By Angela Noel
August 24, 2017
“I don’t consider myself an inventor,” says Max Markgraf. “I used to like the word maker, but that’s not right either. I want to consider myself a creator.” For Max, it’s transformation not modification that represents creation. He’s looking for the space between what existed before and what isn’t yet reality, but should be. He found that space for the first time in high school. And he called it Stallion Wear.
Max, a sophomore at the time, looked around at his peers and noticed something. Sure, people wore shirts, but were they funny? Max decided they weren’t. He needed to do something about that. He learned screen printing and had an artistic friend draw up some sketches. His favorite? A muffin holding a barbell.
Soon, Stallion Wear received orders from clubs and teams in and around school. Local community organizations needing team t-shirts called him up. No one in his family was particularly surprised by this. He asked his mom for help getting started. His mom, Max says, used to tell people, “He was making deals at three years old.”
Every year, Max worked to improve his process, so much so that when he was in college his dad introduced him to a man who had recently opened a storefront screen printing business on a much larger scale than Max’s high school operation. Max became a minor stakeholder which meant he now had overhead. His partner had more business experience, but Max had extensive screen printing know-how. But, t-shirts aren’t free.
Both Max and his partner wanted to help the community, but they couldn’t keep producing t-shirts at the cost his partner wanted to charge. Max, not yet twenty-one, let his partner know things had to change if they wanted to stay in business. When they couldn’t reach an agreement, Max left and the business folded within a year. Like eating a balanced diet, Max learned an entrepreneur needs more than just one or two things to seed a successful endeavor. It’s all things in harmony that make the difference. “I always want to keep optimizing,” Max says. “See what’s good and make it better.”
Always be Optimizing
Screen printing had run its course for Max, but he took the lessons he’d learned with him. To Max, an essential question is: Why are we doing this? Finding the purpose behind the action helps him distill several possible options into a simple decision: go forward or stop. If the reason behind the action fills a gap, meets an unmet need, and drives progress forward–it’s a go. Otherwise, stop. The equation seems basic. But is it?

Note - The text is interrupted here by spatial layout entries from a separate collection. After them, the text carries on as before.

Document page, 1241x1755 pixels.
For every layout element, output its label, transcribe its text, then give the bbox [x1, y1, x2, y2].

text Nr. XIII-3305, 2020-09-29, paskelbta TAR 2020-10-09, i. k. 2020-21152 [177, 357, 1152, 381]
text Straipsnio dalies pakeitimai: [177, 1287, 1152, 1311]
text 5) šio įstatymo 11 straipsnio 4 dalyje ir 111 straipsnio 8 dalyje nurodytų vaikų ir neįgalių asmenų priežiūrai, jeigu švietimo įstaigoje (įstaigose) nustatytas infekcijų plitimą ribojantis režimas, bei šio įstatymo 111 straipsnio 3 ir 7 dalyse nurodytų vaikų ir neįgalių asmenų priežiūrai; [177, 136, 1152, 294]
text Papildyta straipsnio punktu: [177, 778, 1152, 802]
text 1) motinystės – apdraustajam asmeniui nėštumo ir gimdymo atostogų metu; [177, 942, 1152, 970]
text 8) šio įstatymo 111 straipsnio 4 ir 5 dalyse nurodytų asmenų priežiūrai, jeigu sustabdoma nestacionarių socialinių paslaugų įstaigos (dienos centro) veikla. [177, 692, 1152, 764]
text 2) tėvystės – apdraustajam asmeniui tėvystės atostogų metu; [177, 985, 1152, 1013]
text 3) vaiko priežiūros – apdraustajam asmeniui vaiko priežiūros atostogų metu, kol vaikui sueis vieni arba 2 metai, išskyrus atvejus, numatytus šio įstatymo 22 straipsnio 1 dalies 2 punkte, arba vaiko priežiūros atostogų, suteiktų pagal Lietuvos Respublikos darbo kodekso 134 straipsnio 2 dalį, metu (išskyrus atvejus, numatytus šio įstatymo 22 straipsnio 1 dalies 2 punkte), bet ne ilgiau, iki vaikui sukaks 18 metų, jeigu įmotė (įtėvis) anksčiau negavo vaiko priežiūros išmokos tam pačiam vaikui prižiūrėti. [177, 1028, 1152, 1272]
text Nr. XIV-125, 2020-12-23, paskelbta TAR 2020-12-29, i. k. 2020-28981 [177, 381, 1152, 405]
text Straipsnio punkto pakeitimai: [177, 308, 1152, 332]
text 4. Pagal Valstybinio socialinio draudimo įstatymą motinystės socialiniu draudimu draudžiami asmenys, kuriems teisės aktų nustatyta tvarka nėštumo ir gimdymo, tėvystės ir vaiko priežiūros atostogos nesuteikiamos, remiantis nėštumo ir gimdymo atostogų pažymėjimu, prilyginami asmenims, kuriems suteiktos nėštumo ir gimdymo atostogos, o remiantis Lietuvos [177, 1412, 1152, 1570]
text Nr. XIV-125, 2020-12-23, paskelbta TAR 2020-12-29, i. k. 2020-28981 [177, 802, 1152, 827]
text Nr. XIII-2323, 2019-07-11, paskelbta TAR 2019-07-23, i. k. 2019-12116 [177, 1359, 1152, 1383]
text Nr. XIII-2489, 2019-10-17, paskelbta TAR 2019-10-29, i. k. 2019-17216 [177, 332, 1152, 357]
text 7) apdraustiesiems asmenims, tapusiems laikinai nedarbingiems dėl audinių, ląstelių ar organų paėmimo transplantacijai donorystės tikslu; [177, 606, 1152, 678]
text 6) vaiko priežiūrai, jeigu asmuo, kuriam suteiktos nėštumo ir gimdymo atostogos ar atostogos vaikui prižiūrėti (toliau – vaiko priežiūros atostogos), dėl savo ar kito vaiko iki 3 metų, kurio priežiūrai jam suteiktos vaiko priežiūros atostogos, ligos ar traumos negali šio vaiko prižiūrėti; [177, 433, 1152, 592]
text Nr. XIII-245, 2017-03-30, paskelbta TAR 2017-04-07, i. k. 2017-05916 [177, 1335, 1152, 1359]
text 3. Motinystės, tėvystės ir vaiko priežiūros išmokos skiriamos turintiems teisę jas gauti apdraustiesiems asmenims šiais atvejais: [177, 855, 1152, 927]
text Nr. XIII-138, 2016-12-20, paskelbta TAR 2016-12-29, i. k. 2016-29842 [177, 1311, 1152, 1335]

In the funny t-shirt business, and particularly for a young man, the question of purpose need be only as complex as why not do it or because it’s fun. For Max the adult, the reason behind why he does what he does has gained nuance.
“I’m going to start a company. But not yet.” Max is looking for the connection. He’s looking for the message that says: Yes. This thing I need to do. He’s not looking to fill a local market gap, as he did with Stallion Wear. He wants something more.
Max looks around at bigger problems. He thinks about the pain points we experience as we live in the world that someone like him could solve. Someone who decided one day to use his 3-D printer to print parts for a CNC machine and assemble it. Someone who’s always tinkering and finding the intersection between what is, and what could be if we only had enough imagination to see it.
Tinkering Towards Tomorrow
Steven Johnson, author of Where Good Ideas Come From, writes extensively about people like Max. “The trick,” Johnson writes,”to having good ideas is not to sit around in glorious isolation and try to think big thoughts. The trick is to get more parts on the table.” Max tinkers in order to add to his repertoire on how to build stuff. He doesn’t look at the demise of his screen printing storefront as an end-point, but rather as a beginning. The best way to educate yourself in creating is to fail. “Being right,” says Johnson, “keeps you in place. Being wrong forces you to explore.”
Max started his own business, then became a partner in a larger enterprise. Then left that enterprise because he couldn’t see the future in it. He wasn’t leaving because he got bored or he wanted to chase girls and drink beer. He left because their visions didn’t align. Though the decision to part ways may have been the right one for Max, the business ultimately failed. Hard feelings on both sides make the memory bittersweet. Max took what he learned about partnerships, process, business, marketing, pricing, and more, and dissected it. Adding each new insight to his list of lessons learned. “I’m the guy in the weeds,” he says of himself, “nitpicking the problems to get to the next thing.”
Whether flipping houses, building machines, or designing prototypes of useful little tools like a portable sleeve for attaching a full-size bluetooth-connected mouse to a laptop, Max adds to his collection of skills. Whatever he’s doing, he’s not wasting time. Each experience is a lesson, each failure a success. Every moment is an opportunity to find that one thing. “This meaningless thing,” Max says of the thing that others pass by, “that’s what I’m looking for.”
And when he finds it, look out–he just might change the world.
If Max can do it, so can I. So can you.
Be awesome in real life.
Your turn: How have you learned from your experiences? What have you created as a result of what you’ve learned?